The bill, which passed 60-10, provides state funds to extend the school year by at least 10 days, repair highways around New Mexico and give modest pay raises to teachers and other state workers.
Overall, it would boost state spending for the fiscal year that starts in July by $332 million – or 4.6% – over this year’s levels, which had to be pared back due to pandemic-related revenue declines.
“This budget represents a clear framework for our state’s recovery that is forward-looking, and helps families and small businesses get back on their feet,” said Rep. Patricia Lundstrom, D-Gallup, the chairwoman of the House Appropriations and Finance Committee.
The 10 “no” votes against the budget bill, House Bill 2, were all cast by GOP lawmakers, including House Minority Whip Rod Montoya of Farmington.
However, the spending plan won the support of 14 House Republicans and the chamber’s lone independent – Rep. Phelps Anderson of Roswell. That marked a departure from recent years, when budget bills passed the Democratic-controlled House on party-line votes.
“I think this is a governing-based budget, and I appreciate that,” said Rep. Randal Crowder, R-Clovis, referring to the small number of new initiatives funded by the budget bill.
Under the budget plan approved Wednesday, lawmakers would use about $1 billion of the state’s $2.7 billion in projected cash reserves for one-time spending.
That includes $300 million for road repair and construction around New Mexico and, in separate bills, more than $400 million in pandemic relief in the form of business grants, worker assistance and other financial aid programs.
In addition, a separate bill being crafted in the Senate would authorize $30 million for broadband improvements and $325 million to replenish the state’s nearly depleted unemployment fund.

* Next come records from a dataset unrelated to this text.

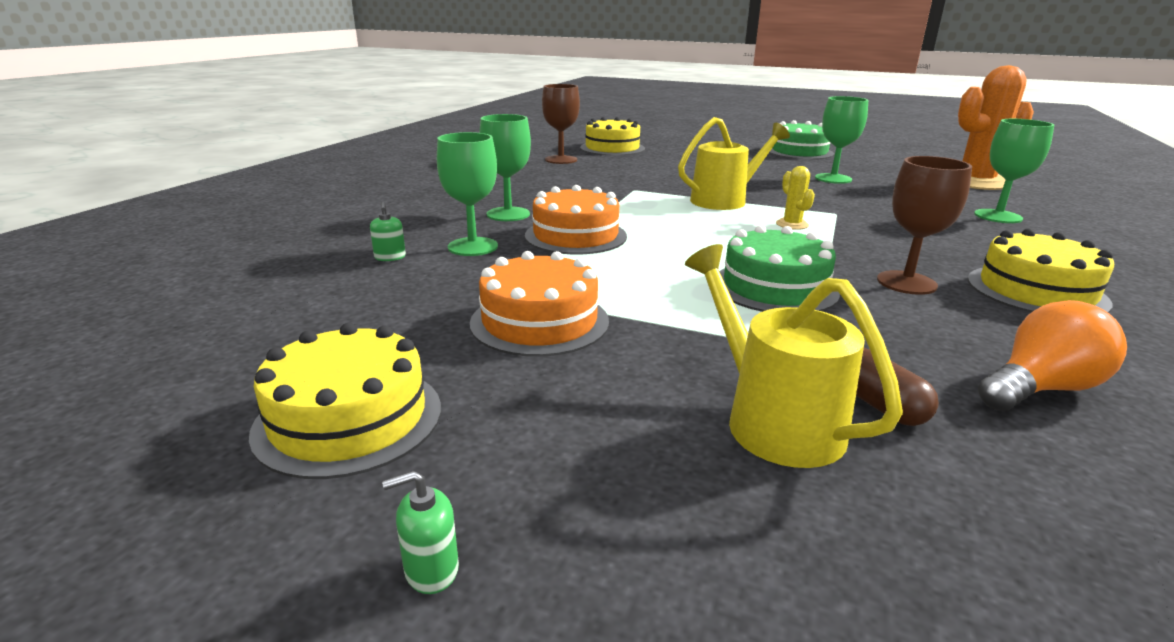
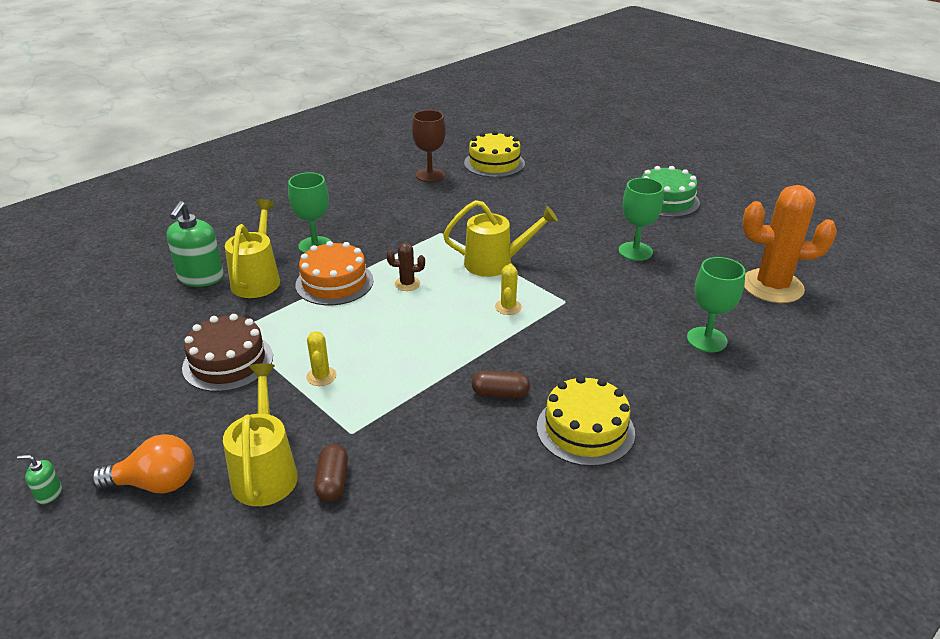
camera: 25 degrees right, 10 degrees up
(349, 418) = (81, 404): yellow cake -> none
(390, 257) = (201, 278): green soap dispenser -> green soap dispenser, size x2.22
(473, 247) = (258, 279): green goblet -> yellow watering can
(539, 322) = (228, 362): orange cake -> brown cake
(660, 225) = (407, 284): none -> brown cactus
(687, 309) = (321, 376): none -> yellow cactus
(774, 287) = (402, 372): green cake -> none
(906, 283) = (500, 394): brown goblet -> brown capsule
(1040, 389) = (442, 504): orange light bulb -> orange light bulb (155, 484)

Meanwhile, the budget plan would authorize spending $64 million to provide 1.5% pay raises – or cost-of-living adjustments – for state employees, teachers and higher education workers. New Mexico judges would get 3.5% raises.
Gov. Michelle Lujan Grisham did not immediately weigh in on the budget plan approved Wednesday, although she did not include across-the-board pay increases in a budget recommendation released last month.

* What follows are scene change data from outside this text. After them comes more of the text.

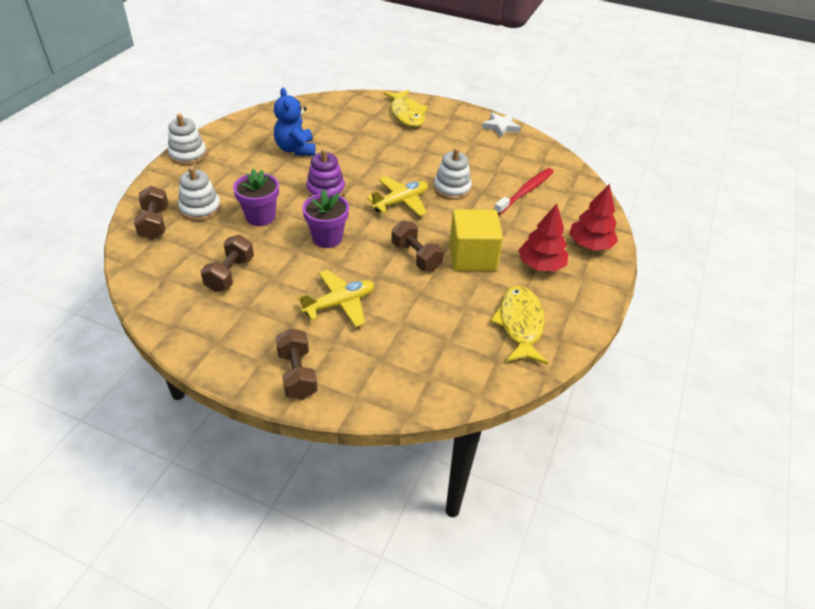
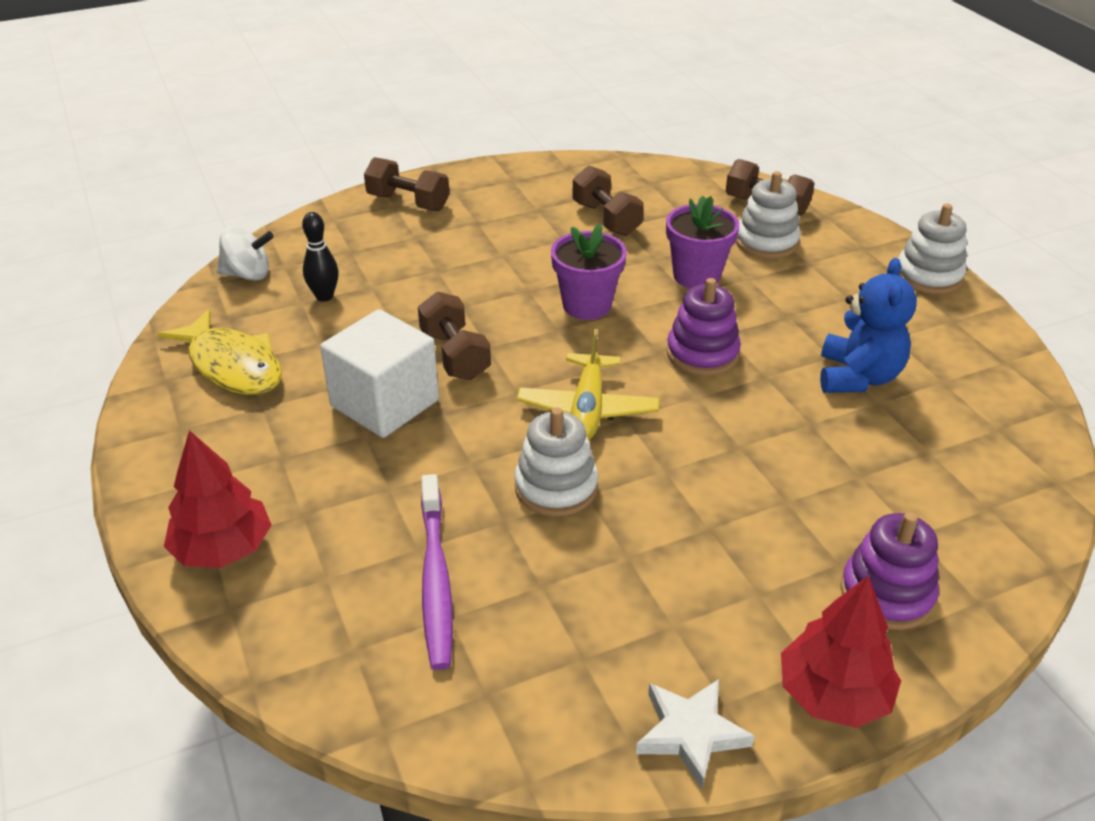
camera: 135 degrees right, 5 degrees down
(296, 149) = (858, 377): blue teddy bear -> blue teddy bear turned 75 degrees clockwise
(339, 304) = (460, 262): yellow plane -> none
(406, 114) = (886, 594): yellow fish -> purple stacking toy
(416, 257) = (455, 355): brown dumbbell -> brown dumbbell turned 60 degrees clockwise
(432, 335) = (324, 296): none -> black bowling pin
(455, 386) = (248, 275): none -> white spinning top
(472, 257) = (385, 403): yellow cube -> white cube
(525, 191) = (435, 579): red toothbrush -> purple toothbrush
(540, 265) = (275, 457): red tree -> red tree (833, 695)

Several spending initiatives that were proposed by the first-term Democratic governor were not fully funded under the spending plan, including a request for $25 million in additional funding for a New Mexico tourism marketing initiative.
In its current form, the budget would appropriate an extra $5 million – not $25 million – for such an effort.
Both the House and Senate have to sign off on the same version of the budget bill to send it to the governor’s desk before the 60-day session ends March 20.